Bayesianism — preposterous mumbo jumbo
July 23, 2014Leave a commentGo to comments
from Lars Syll
Neoclassical economics nowadays usually assumes that agents that have to make choices under conditions of uncertainty behave according to Bayesian rules (preferably the ones axiomatized by Ramsey (1931), de Finetti (1937) or Savage (1954)) – that is, they maximize expected utility with respect to some subjective probability measure that is continually updated according to Bayes theorem. If not, they are supposed to be irrational, and ultimately – via some “Dutch book” or “money pump” argument – susceptible to being ruined by some clever “bookie”.
Bayesianism reduces questions of rationality to questions of internal consistency (coherence) of beliefs, but – even granted this questionable reductionism – do rational agents really have to be Bayesian? As I have been arguing elsewhere (e. g.here and here) there is no strong warrant for believing so.
In many of the situations that are relevant to economics one could argue that there is simply not enough of adequate and relevant information to ground beliefs of a probabilistic kind, and that in those situations it is not really possible, in any relevant way, to represent an individual’s beliefs in a single probability measure.

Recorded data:
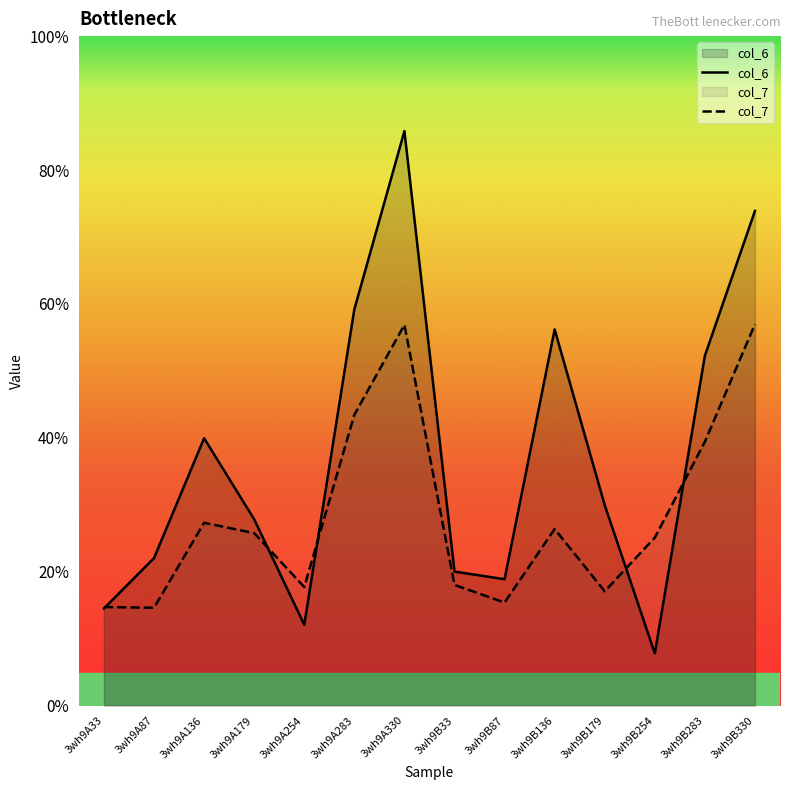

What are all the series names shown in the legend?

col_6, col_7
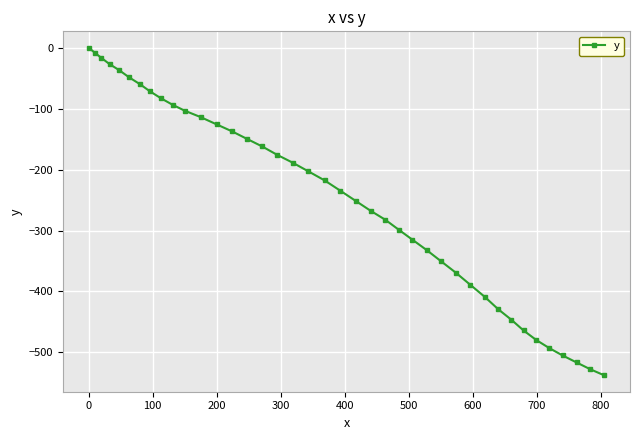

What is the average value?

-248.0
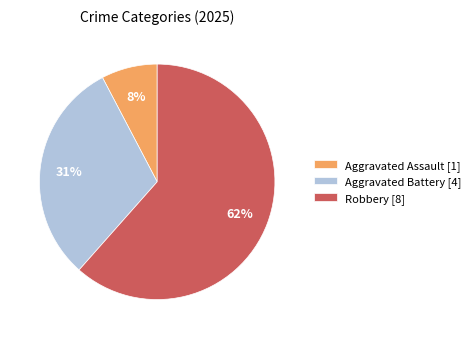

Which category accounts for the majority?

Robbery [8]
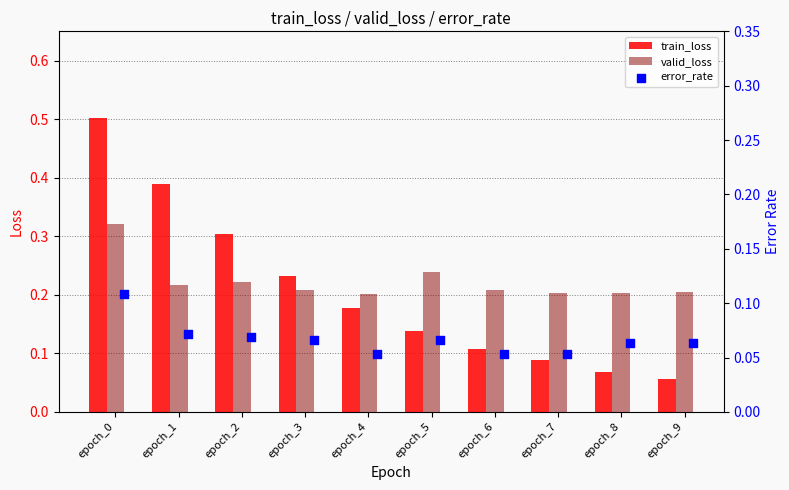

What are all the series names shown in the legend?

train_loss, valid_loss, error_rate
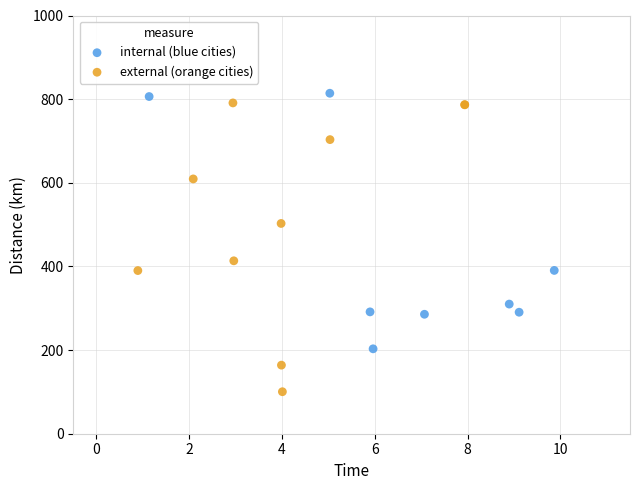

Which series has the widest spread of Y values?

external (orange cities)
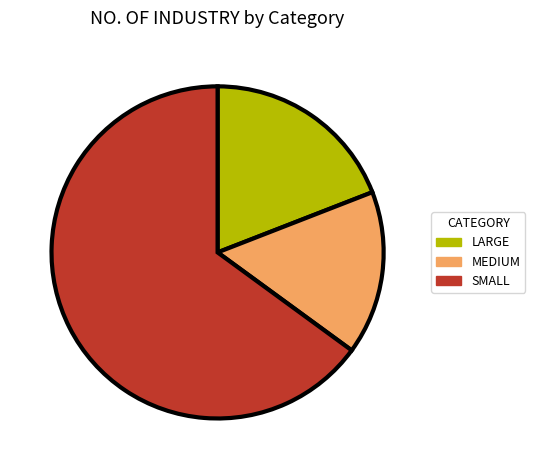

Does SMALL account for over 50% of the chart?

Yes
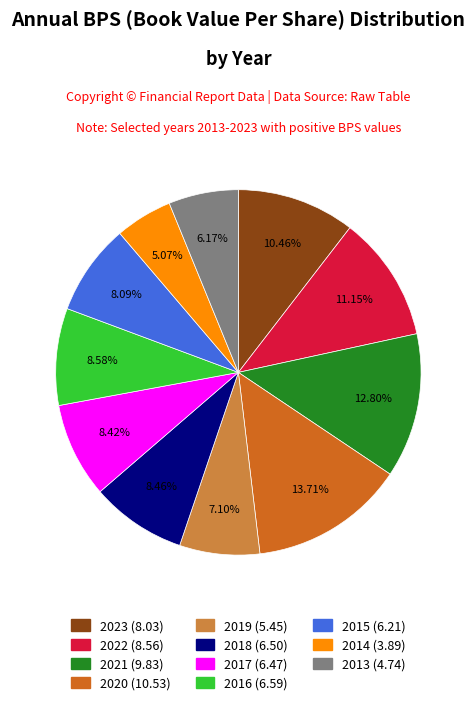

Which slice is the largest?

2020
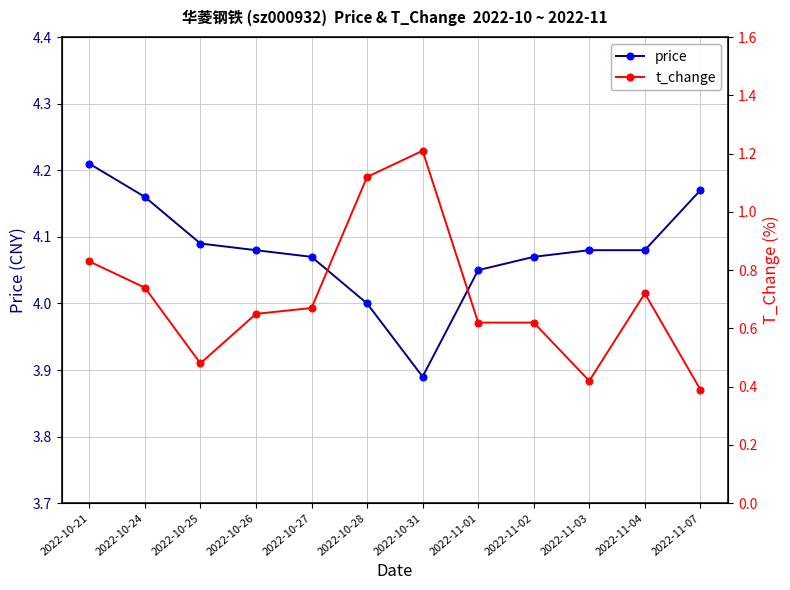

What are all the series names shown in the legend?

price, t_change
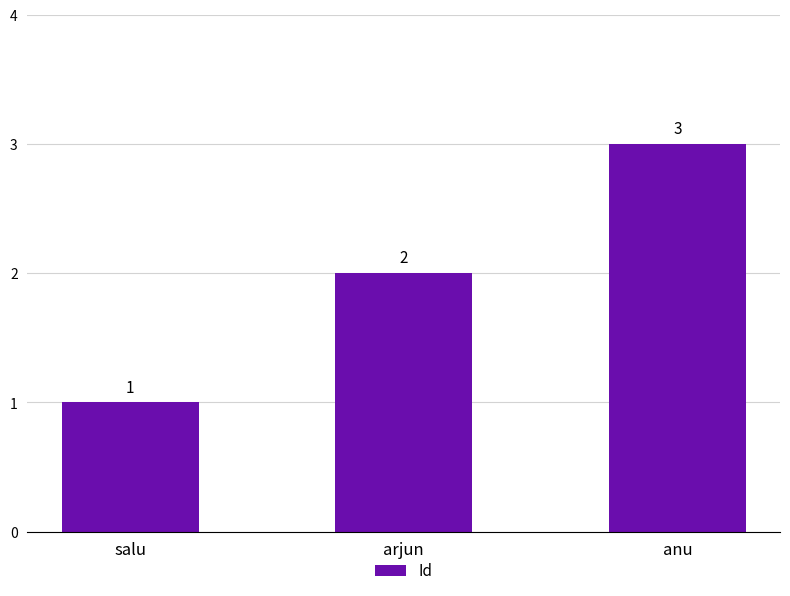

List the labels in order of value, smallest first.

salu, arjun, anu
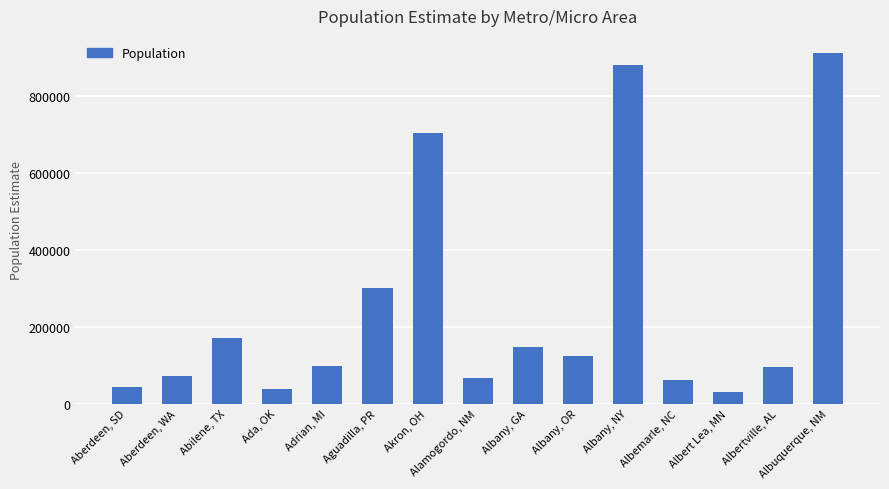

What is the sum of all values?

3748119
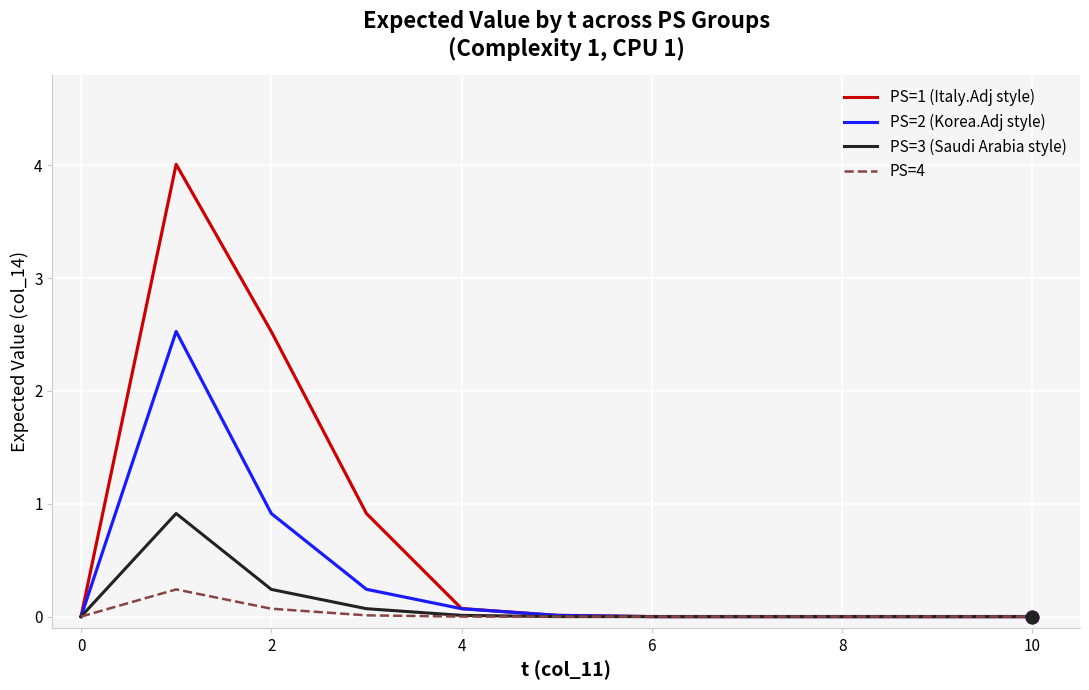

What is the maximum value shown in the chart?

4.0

Problems and tasks =>
1. Rewrite the rows of recorded data starting at the line that contains "price, t_change" and running through the end of the rows, replacing "maximum" with "highest" and changing nothing else. Leave the pictures out of your answer.
2. Write the next part of the passage on Bayesianism in economics, picking up after its final sentence.

Per-task outputs =>
1.
price, t_change

List the labels in order of value, smallest first.

salu, arjun, anu

What is the sum of all values?

3748119

What is the highest value shown in the chart?

4.0

2.
The view that Bayesian decision theory is only genuinely valid in a small world was asserted very firmly by Leonard Savage when laying down the principles of the theory in his path-breaking Foundations of Statistics. He makes the distinction between small and large worlds in a folksy way by quoting the proverbs ”Look before you leap” and ”Cross that bridge when you come to it”. You are in a small world if it is feasible always to look before you leap. You are in a large world if there are some bridges that you cannot cross before you come to them.
As Savage comments, when proverbs conflict, it is proverbially true that there is some truth in both—that they apply in different contexts. He then argues that some decision situations are best modeled in terms of a small world, but others are not. He explicitly rejects the idea that all worlds can be treated as small as both ”ridiculous” and ”preposterous” … Frank Knight draws a similar distinction between making decision under risk or uncertainty …
Bayesianism is understood [here] to be the philosophical principle that Bayesian methods are always appropriate in all decision problems, regardless of whether the relevant set of states in the relevant world is large or small. For example, the world in which financial economics is set is obviously large in Savage’s sense, but the suggestion that there might be something questionable about the standard use of Bayesian updating in financial models is commonly greeted with incredulity or laughter.
Someone who acts as if Bayesianism were correct will be said to be a Bayesianite. It is important to distinguish a Bayesian like myself—someone convinced by Savage’s arguments that Bayesian decision theory makes sense in small worlds—from a Bayesianite. In particular, a Bayesian need not join the more extreme Bayesianites in proceeding as though:
• All worlds are small.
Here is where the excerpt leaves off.